How to complete a git clone for a big project on an unstable connection?

This method uses 3rd party server.

First, do git clone --bare, then rsync -v -P -e ssh user@host:repo.git . You can use msys under Windows.


Two solutions (or rather workarounds) that come to mind are:

  • Use shallow clone i.e. git clone --depth=1, then deepen this clone using git fetch --depth=N, with increasing N. You can use git fetch --unshallow (since 1.8.0.3) to download all remaining revisions.

  • Ask somebody to bundle up to some tagged release (see git-bundle(1) manpage). The bundle itself is an ordinary file, which you can download any way, via HTTP/FTP with resume support, via BitTorrent, via rsync, etc. The you can create clone from bundle, fix configuration, and do further fetches from official LibreOffice repository.

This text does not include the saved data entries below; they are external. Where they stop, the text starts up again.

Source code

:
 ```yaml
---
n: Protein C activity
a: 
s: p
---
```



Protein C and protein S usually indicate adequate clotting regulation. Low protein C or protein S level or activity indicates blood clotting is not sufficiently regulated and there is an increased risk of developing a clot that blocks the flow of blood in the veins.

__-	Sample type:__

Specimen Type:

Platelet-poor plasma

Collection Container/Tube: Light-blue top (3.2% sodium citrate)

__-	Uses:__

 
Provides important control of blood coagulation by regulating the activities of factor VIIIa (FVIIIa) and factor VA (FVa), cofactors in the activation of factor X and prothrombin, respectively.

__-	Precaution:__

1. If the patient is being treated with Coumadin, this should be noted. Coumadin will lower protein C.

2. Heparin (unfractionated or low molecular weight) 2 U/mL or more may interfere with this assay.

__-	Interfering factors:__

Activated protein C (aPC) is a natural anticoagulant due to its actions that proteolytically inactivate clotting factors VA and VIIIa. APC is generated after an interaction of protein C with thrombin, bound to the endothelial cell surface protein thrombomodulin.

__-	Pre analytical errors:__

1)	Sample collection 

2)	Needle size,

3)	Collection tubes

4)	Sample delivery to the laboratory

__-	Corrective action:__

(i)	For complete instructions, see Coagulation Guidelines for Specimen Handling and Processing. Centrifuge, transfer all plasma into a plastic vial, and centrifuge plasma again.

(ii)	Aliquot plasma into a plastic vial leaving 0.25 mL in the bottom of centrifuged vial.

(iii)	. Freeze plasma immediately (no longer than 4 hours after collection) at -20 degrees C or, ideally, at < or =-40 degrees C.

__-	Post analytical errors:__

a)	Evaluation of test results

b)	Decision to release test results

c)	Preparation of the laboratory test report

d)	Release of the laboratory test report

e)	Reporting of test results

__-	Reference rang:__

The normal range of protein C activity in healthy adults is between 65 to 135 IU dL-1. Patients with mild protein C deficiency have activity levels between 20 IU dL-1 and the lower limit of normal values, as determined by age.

"Never underestimate the bandwidth of a carrier pigeon and a bundle of SD cards" would be the modern form of this answer. Tar it up, plain old cp -a it, whatever, and mail the damn thing. Find someone willing to take two minutes of their time to drop a thumb drive into an SASE. Find a contact, there, they might even do it for you.


I don't think this is ready yet. There's an old GSoC page that which planned to implement your desired feature. My best bet is, like you suggested download it as a directory. I'm assuming you are able to resume downloads over other protocols.

Restartable Clone

When cloning a large repository (such as KDE, Open Office, Linux kernel) there is currently no way to restart an interrupted clone. It may take considerable time for a user on the end of a small pipe to download the data, and if the clone is interrupted in the middle the user currently needs to start over from the beginning and try again. For some users this may make it impossible to clone a large repository.

Goal: Allow git-clone to automatically resume a previously failed download over the native git:// protocol. Language: C Mentor: Shawn Pearce Suggested by: Shawn Pearce on gmane


Update

Along with the shallow cloning (git clone --depth=1) suggestion in one of the other answers it may be helpful if someone can make a bare repository for you if you can communicate with the provider. You can easily convert the bare repository to a full repository. Also read the comments in that answer as a shallow clone may not always help.